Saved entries
+---+

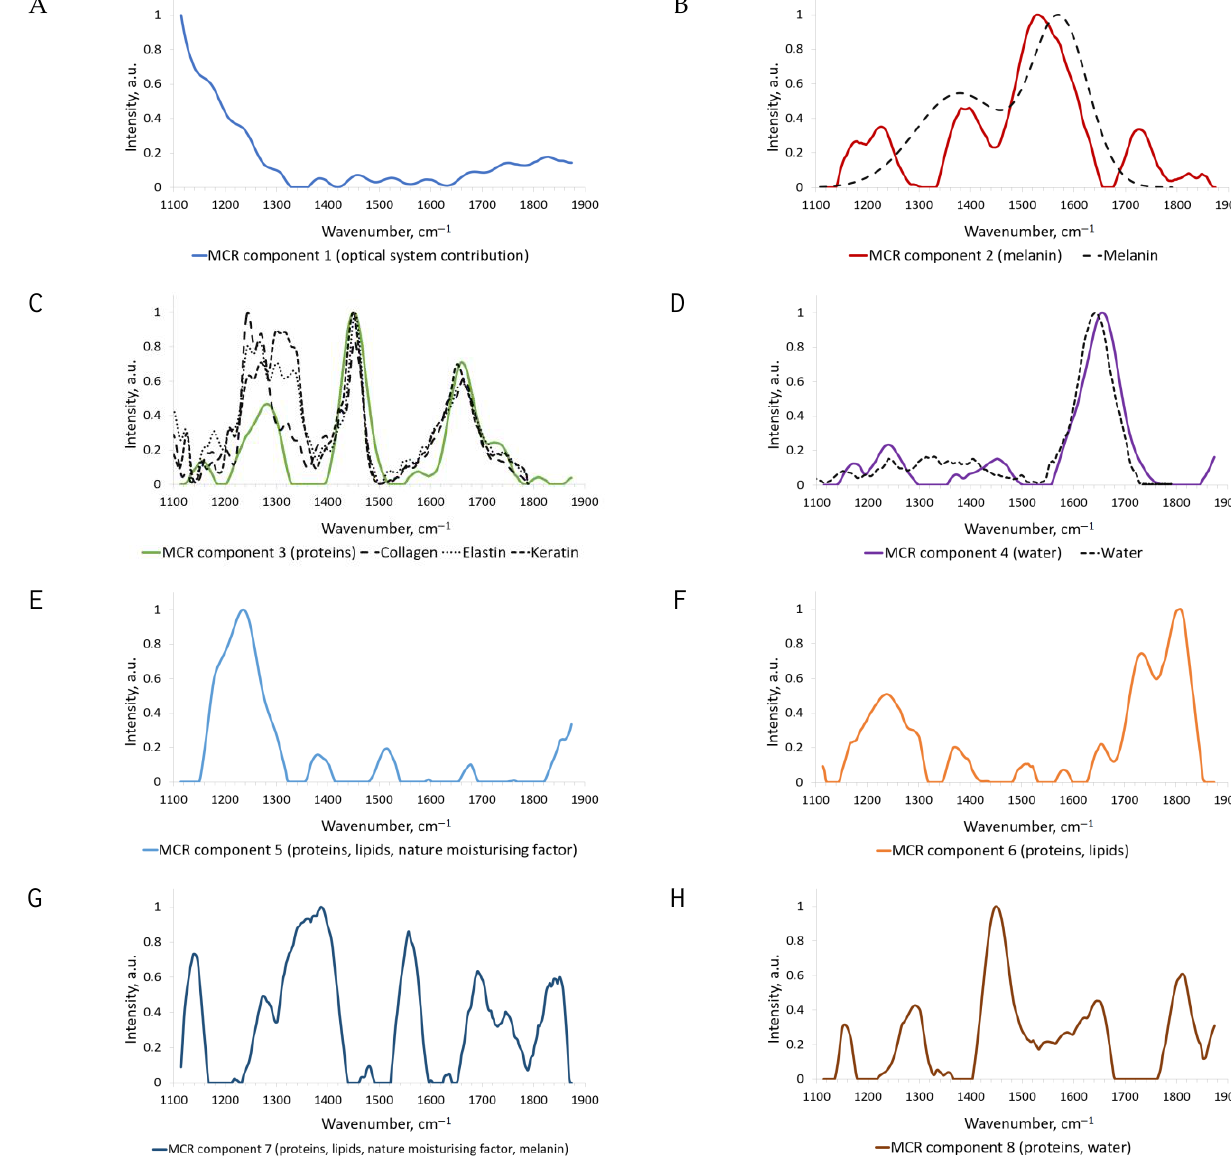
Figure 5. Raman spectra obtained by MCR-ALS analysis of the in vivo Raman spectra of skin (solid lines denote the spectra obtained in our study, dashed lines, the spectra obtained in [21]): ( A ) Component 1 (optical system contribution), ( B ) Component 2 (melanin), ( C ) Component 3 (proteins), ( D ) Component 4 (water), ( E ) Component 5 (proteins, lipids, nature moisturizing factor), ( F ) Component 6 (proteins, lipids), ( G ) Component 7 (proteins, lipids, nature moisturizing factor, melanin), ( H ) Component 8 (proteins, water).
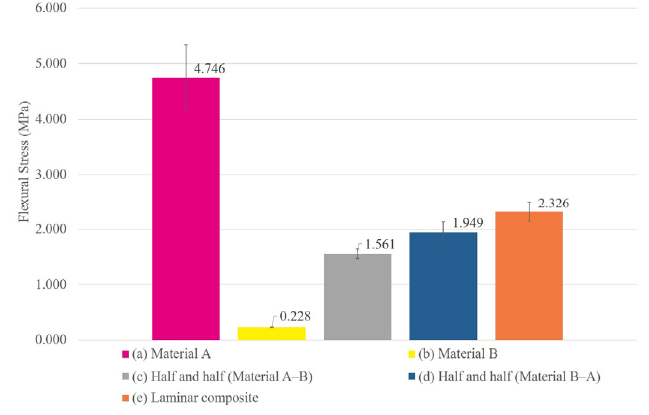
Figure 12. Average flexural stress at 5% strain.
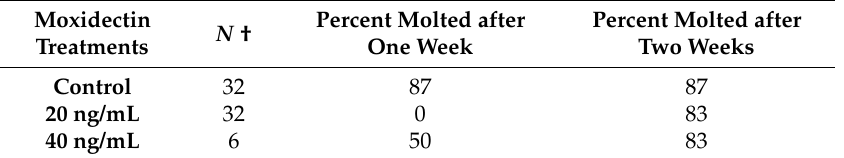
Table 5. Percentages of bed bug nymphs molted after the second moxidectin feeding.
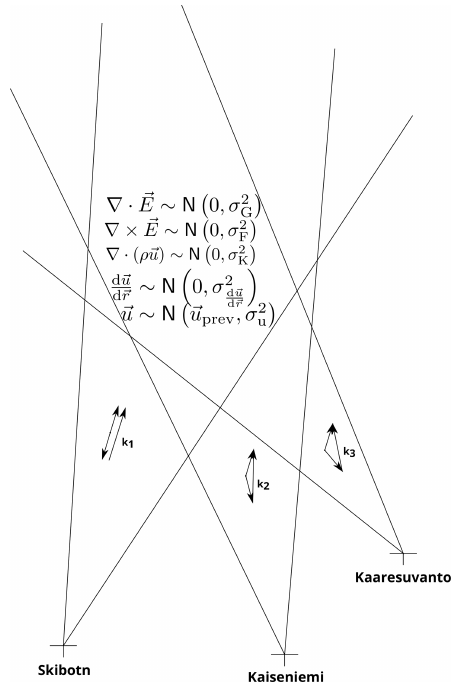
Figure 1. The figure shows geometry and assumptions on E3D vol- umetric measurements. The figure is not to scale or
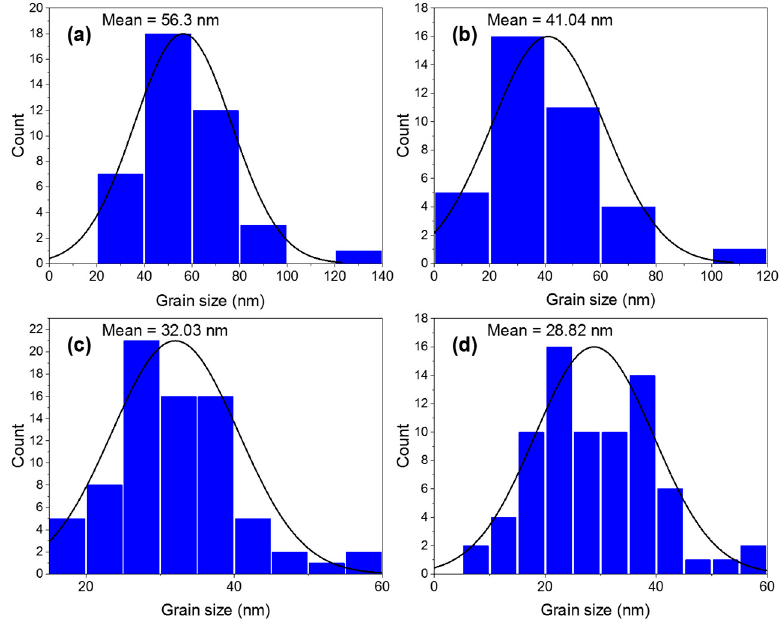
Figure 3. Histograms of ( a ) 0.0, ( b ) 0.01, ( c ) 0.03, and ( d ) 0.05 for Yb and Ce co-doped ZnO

+---+

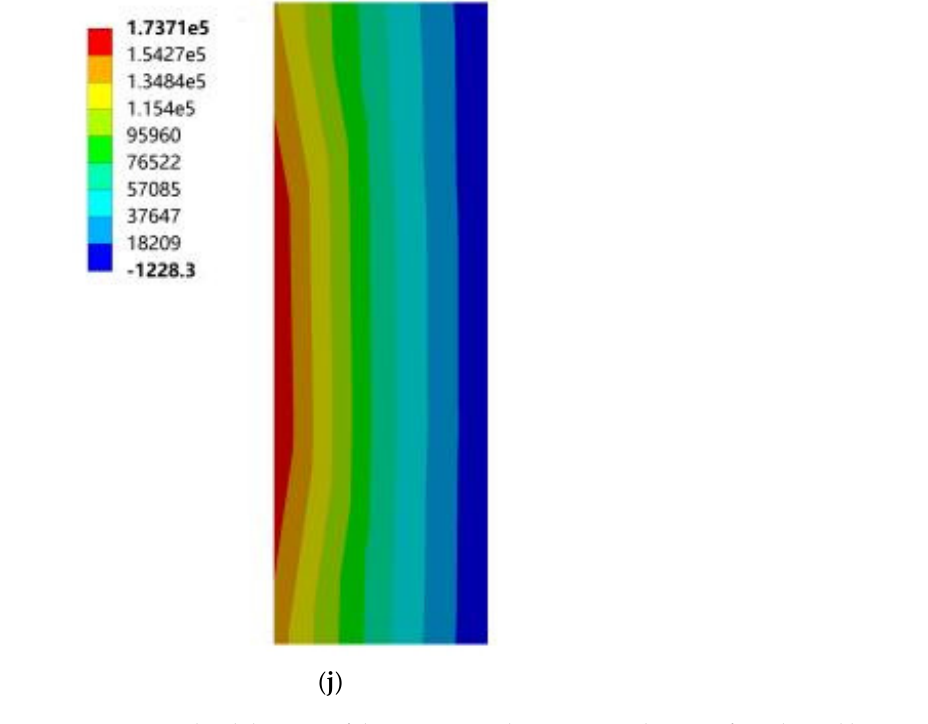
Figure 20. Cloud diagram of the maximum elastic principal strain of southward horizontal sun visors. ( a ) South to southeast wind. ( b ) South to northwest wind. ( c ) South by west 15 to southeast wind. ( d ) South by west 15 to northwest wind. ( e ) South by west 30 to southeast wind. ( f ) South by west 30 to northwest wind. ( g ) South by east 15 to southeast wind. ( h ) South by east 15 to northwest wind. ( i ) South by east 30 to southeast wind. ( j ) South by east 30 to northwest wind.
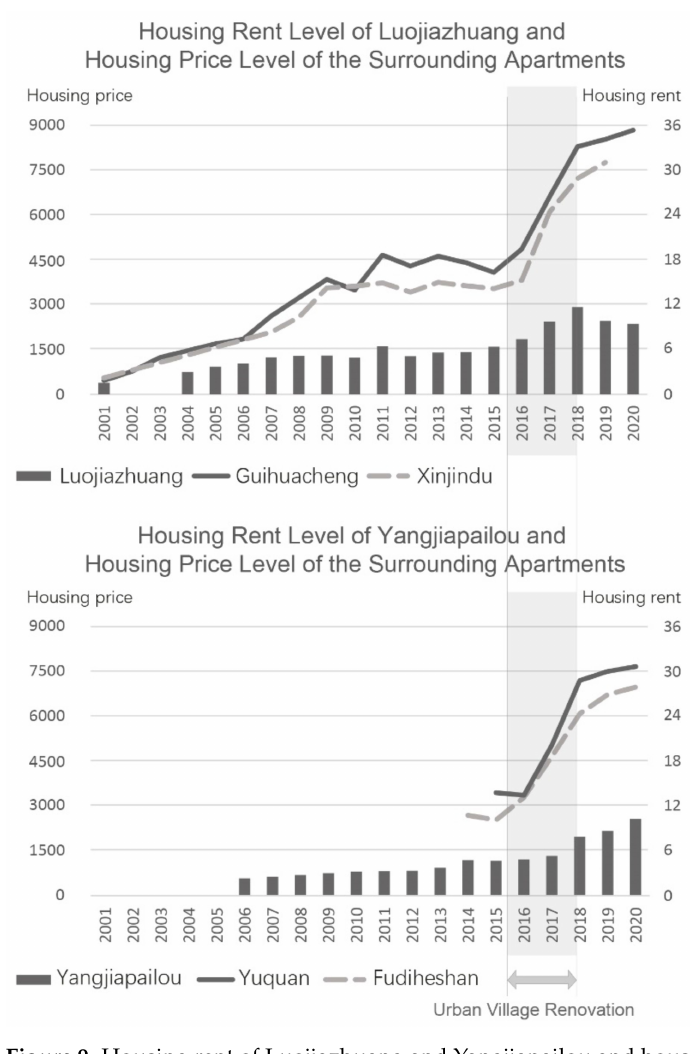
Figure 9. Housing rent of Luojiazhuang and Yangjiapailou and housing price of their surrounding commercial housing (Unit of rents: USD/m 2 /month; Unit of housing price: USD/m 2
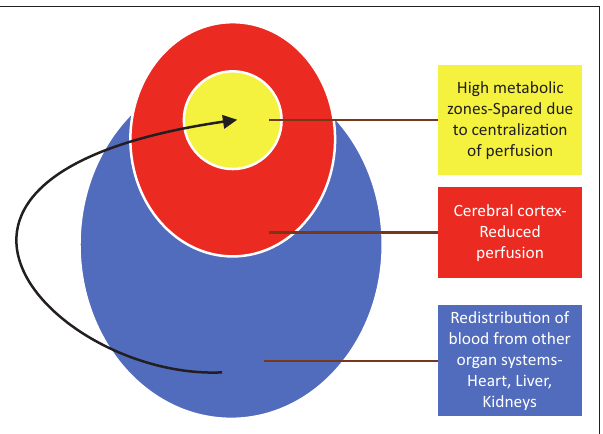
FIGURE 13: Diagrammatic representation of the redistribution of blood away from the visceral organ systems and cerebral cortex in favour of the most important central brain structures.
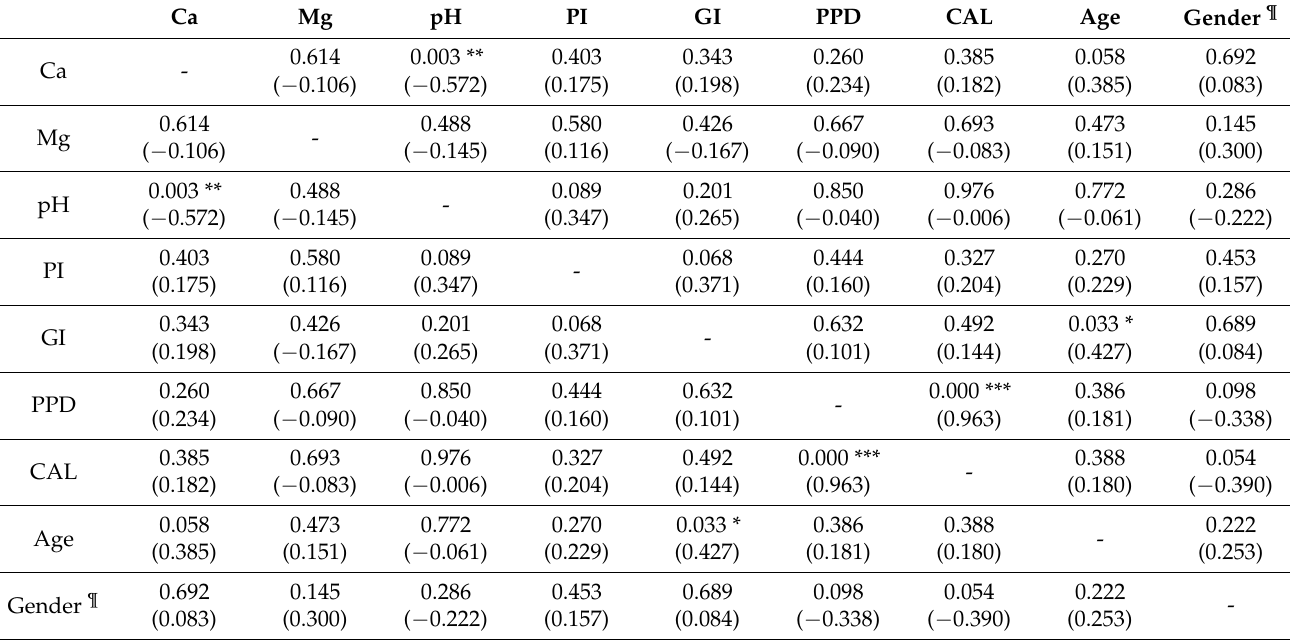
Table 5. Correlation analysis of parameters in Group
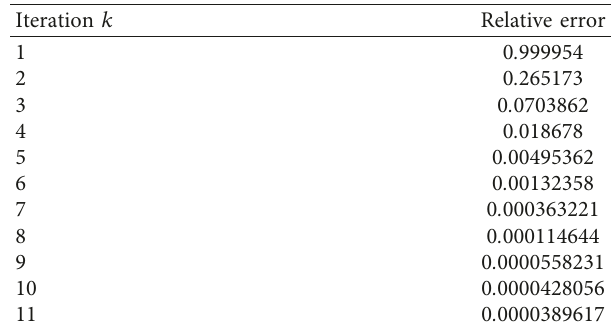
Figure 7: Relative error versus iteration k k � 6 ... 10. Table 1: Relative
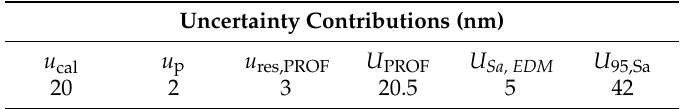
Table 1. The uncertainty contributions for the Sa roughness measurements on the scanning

+---+

* _TASK DETAILS_: How many lines in these entries contain the string "Table"? State the number and nothing more.

* _EXERCISE RESPONSE_: 4